A child's body found on May Street Dublin

A child’s skeleton found on May Street in Dublin

When I was a child growing up in London I got a tremendous kick out of the fact that, in some people’s back gardens, you could dig down and find a layer of black soil.  That soil, perhaps a little richer, a little grittier than the loam above, down where only the deepest roots reached, was the scorched earth that was left when Boudicca, the Queen of the Iceni, attacked the Romans at Londinium.

When you live in a city that has stood in the same place for hundreds and hundreds of years you live on the past.  When you walk down the street you are walking on top of history.  In a city like London, or here in Dublin, that history can reach back hundreds if not thousands of years.  Most of the time we don’t pay attention.  We go about our lives in blissful ignorance.  But sometimes history breaks through.  Just as gardeners can dig down and find those ancient London cinders, so those who crack the modern surface can touch a more visceral time.

Yesterday workmen digging ditches for drainage pipes under cobbled streets near Smithfield made the grim discovery of a pair of legs.  The arms and the skull had been lost but what indications there were suggested that they were male legs.  Work on the drainage pipe stopped and the gardai were called.  It didn’t take long to work out that the shiny, heavily stained bones did not belong to a victim of recent violence and the investigation was passed to the archaeologists.

 

Franc Myles archeologist

Archeologist Franc Myles at the May Street dig

The area was fenced off and this morning a crowd of locals and tourists on their way to the Jameson Whiskey Distillery peered through the metal links at archaeologist Franc Myles hunkered down in front of a large gaping pipe, wielding a makeup brush.  Once the legs had been removed for further examination another even grimmer discovery had been made.  There in the clay, right in the path of the drainage pipe, was the skeleton of a child.  Impossible to tell the sex, all that can be known is that he or she had only lived till three or four and had lived it’s short life in the 1600s.

The skeleton of a child is so much more interesting than a pair of grownup legs and a torso (when foul play isn’t suspected).  Peering down into the shallow ditch were locals shocked at the thought that such small death had lain beneath their daily route for so long, children transfixed by a skeleton that somehow didn’t look remotely Halloween, tourists happily snapping away at a splendidly macabre addition to their tour.  Occasionally glancing up from his work Franc threw up facts when he was asked, or to stop the steady stream of intermittently hysterical speculation.  He didn’t mind working with the crowd, he said, the job had become so sanitised by health and safety regulations in recent years the public didn’t get the opportunity to see archaeology in the field much.

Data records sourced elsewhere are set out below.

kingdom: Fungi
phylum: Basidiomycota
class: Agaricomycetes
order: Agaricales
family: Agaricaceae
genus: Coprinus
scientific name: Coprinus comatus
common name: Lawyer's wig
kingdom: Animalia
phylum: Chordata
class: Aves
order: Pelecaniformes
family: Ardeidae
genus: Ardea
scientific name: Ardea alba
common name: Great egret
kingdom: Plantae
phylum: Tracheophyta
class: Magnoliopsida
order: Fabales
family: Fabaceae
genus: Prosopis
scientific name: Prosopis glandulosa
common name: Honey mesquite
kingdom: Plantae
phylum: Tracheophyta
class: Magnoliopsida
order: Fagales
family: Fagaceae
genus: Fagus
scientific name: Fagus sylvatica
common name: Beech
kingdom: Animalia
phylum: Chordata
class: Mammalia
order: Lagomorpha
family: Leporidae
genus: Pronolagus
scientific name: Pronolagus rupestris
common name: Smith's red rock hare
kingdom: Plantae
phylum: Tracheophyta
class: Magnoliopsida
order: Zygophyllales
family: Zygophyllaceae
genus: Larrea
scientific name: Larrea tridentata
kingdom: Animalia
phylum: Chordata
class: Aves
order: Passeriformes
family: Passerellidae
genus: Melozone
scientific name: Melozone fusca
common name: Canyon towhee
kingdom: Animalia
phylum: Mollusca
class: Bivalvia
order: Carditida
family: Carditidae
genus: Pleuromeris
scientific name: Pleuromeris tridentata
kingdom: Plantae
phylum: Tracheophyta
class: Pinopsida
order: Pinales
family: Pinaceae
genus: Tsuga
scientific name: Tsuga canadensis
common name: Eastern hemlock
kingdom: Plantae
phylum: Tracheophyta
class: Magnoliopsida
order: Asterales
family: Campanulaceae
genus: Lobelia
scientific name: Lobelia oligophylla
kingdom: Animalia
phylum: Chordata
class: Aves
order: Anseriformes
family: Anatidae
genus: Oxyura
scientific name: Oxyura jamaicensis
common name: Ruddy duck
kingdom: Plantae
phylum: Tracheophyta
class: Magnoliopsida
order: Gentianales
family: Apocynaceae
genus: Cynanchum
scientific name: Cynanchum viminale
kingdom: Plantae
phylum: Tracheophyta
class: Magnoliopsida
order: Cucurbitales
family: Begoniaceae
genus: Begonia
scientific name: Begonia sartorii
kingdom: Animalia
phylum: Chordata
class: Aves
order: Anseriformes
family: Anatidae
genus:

Lying half exposed, it’s little arms crossed demurely in front, the little skull cocked to the side in an accidental approximation of infant piety, the small skeleton was the centre of attention just as it would have been when it was laid to rest in the 17th Century.  It’s easy to imagine the pudgy hands grasping at a mothers hair in life, the grieving parents standing over the grave, which would have stood then within the graveyard.  The church, St Michan’s, is still there – it’s home to a celebrated crypt with a lanky crusader and fallen revolutionaries.  The graveyard though has shrunk over the years and forgotten bones it seems lie beneath the streets in the area.

It would have been so different in those days.  I’ve cut down May Lane so many times on my way to the Four Courts but they weren’t even built when the child was buried.  Ireland’s first Inn of Court was in an old Dominican priory near the spot where the Four Courts now stand back then.  In the 1600s the Inn’s gardens stood where the Four Courts are “with knottes and borders of sweet herbs, pot herbs, flowers, roses and fruit.” The scents from that garden would have been carried on a summer breeze to the graveyard so close behind, where the child’s grave lay.

These days, where the churchyard would once have stretched, the large glass King’s Inns building lies empty.  I’ve only ever seen someone in it once, when hurrying home to write up the day’s proceedings, I saw white suited swordsman fencing for a film crew in the cavernous ground floor.  The barriers that now surround the child’s resting place usually ring the empty building – god forbid rubbish should gather in it’s white elephant corners.

In another four hundred years what will be left of our world?  What relics will we leave under the roads of our descendents? The child will be gathered up and taken away for further study.  We’ll never know whether  boy or girl, what was its name, perhaps even why it died so young to end up under a busy side road.  It’s sad but it’s what it means to live in a city as ancient as this one.  We walk on what came before, we live on top of the lives of those who lived here before.  The life of a city is vertical. You rarely get the chance to see so except on days like today.  Sometimes history really feels all around us.